July 2, 2012 / 4:54 AM / 7 years ago

Australian PM campaigns to sell unpopular carbon tax

CANBERRA (Reuters) - Australian Prime Minister Julia Gillard began an election-style campaign on Monday to promote a tax on carbon emissions, with her political survival hanging on a program highly unpopular with both industry and voters.

Australia's Prime Minister Julia Gillard speaks during a news conference in west Sydney July 11, 2011. Australia unveiled its most sweeping economic reform in decades on Sunday with a plan to tax carbon emissions from the nation's worst polluters, reviving hopes of stronger global climate action with the largest emissions trade scheme outside Europe. REUTERS/Daniel Munoz

Gillard’s poll rating remains near record lows and some 2,000 protesters denounced the tax when they marched through Sydney on Sunday, the day the tax came into force.

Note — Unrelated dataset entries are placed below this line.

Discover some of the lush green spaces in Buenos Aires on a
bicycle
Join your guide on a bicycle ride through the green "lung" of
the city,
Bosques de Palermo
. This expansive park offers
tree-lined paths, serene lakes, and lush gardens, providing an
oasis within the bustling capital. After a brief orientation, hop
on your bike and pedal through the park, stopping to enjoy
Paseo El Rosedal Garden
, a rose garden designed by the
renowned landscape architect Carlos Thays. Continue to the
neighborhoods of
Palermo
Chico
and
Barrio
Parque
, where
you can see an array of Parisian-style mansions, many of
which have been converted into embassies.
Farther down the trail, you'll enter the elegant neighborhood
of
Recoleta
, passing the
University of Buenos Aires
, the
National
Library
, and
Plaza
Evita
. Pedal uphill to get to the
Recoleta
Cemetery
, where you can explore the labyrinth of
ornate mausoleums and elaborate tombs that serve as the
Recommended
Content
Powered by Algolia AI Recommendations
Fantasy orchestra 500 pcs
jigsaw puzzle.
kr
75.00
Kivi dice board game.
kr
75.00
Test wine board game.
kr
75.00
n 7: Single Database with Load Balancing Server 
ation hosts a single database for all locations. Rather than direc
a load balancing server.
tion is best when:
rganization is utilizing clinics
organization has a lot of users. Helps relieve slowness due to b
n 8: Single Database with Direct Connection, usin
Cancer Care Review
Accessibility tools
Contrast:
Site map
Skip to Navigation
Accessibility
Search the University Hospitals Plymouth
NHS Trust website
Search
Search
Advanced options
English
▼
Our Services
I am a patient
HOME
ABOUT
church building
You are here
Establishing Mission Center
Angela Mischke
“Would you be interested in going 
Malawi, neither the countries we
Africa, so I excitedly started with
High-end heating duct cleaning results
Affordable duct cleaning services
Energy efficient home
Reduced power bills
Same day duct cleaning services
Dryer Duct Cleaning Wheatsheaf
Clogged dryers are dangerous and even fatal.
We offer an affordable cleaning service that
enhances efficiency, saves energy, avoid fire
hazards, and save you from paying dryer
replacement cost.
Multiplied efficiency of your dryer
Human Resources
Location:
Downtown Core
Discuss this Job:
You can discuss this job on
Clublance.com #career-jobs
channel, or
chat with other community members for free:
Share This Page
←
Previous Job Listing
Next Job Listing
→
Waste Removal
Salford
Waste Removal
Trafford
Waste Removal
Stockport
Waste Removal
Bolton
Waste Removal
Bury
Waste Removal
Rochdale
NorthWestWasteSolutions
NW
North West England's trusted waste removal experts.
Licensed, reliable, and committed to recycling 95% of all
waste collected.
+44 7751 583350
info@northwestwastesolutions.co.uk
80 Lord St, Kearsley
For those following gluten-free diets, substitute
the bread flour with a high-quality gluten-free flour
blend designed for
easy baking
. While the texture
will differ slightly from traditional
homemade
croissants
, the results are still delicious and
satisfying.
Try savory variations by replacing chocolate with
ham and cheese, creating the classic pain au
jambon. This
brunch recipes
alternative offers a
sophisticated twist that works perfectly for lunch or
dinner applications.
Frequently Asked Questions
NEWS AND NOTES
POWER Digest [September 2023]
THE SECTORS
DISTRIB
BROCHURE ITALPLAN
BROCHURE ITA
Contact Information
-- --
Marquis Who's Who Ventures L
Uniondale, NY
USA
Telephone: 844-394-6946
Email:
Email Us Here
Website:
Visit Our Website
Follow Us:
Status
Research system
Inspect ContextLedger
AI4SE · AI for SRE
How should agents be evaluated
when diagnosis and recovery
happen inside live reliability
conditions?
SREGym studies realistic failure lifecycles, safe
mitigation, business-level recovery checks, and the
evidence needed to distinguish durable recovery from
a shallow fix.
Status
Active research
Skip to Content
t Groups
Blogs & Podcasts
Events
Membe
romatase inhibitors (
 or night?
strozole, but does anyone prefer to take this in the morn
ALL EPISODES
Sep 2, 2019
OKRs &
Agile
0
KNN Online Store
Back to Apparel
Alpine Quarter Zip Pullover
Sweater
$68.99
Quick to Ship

The carbon price applies to nearly 300 companies and city councils. It is designed to fight global warming and help curb carbon emissions by five percent of 2000 levels by 2020.

The carbon price forces the biggest polluters, from coal-fired power stations to smelters, to pay A$23 ($23) per metric ton (1.1023 tons) of carbon dioxide emitted, more than twice the cost of carbon in the European Union, currently trading around 8.15 euros ($10) a metric ton.

Gillard embarked on a round of radio and television interviews and said voters would see a muted impact of the carbon price on the economy and they would realize opposition warnings of big job losses were wrong.

“People will have the opportunity to judge for themselves,” she told Australian television. “And what people are going to see is tax cuts.”

The tax is to be superseded in 2015 by a trading scheme with international links under which companies will be able to buy permits authorizing emissions or carbon “offsets” allowing for energy savings elsewhere.


For now, businesses will have the economic pain dulled by billions of dollars in sweeteners and free permits. Industries will get exemptions, especially those with large export volumes.

Voters have also been given tax cuts to compensate for the impact of the carbon tax on prices, such as higher electricity bills. The consumer price index is forecast to rise by an extra 0.7 percentage points in the coming year.

But a Nielsen poll in Fairfax newspapers on Monday found 62 percent of voters opposed the carbon price, and that Gillard’s minority government would be thrown out of office if an election were called now.

The conservative opposition has vowed to scrap the tax if it wins power at the next election, which is due in late 2013 but could be called at any time.

From 2015, polluters and investors will be able to buy carbon offsets overseas from projects that cut emissions, like wind farms. Ultimately, they may trade with schemes in Europe, New Zealand and possibly those planned in South Korea and China.

Australia has amongst the world’s highest per capita CO2 emissions due to its reliance on coal-fired power stations.

The companies covered, making up about 60 percent of Australia’s roughly 550 million metric tons of CO2 a year, will pay a fixed price for the first three years of CO2 emissions, reaching A$25.40 a metric ton in the final year.

Business groups and many big polluters, such as miners, remain vehemently opposed to the plan and uncertainty over its future is crimping investment in the power sector.

UBS has cut its earnings estimates for global mining companies BHP Billiton and Rio Tinto by between 3 and 4 percent ahead of the carbon tax and another tax on mining profits, which also began on Sunday.

Despite the scheme’s soft start and openness to international markets, bankers and big polluters are cautious, with opposition leader Tony Abbott’s “blood oath” to repeal the scheme stirring unease.

Traders are also awaiting final rules on how the government will set a floor price on permits to be purchased from 2015.

Morgan Stanley says international trade in credits and offsets is likely to be low until there is clarity on whether the measure could be repealed and on the level of a 2015-18 floor price. Also unclear is whether Australia will agree to a second commitment period under the Kyoto protocol of 1997.

“Since a domestic unit auction will most likely not occur until after the next election in late 2013, if the opposition is still talking about rescission and repeal, it is unlikely that a forward market will develop in these units,” Emile Abdurahman, executive director of Morgan Stanley Commodities in Sydney, said in emailed comments.

For now, repeal remains a real possibility because of the way it has polarized the country, Australian National University climate policy analyst Frank Jotzo wrote in a recent commentary.

“Australia’s carbon pricing mechanism might enter history as one of the best-designed yet shortest-lived policies for climate change mitigation.”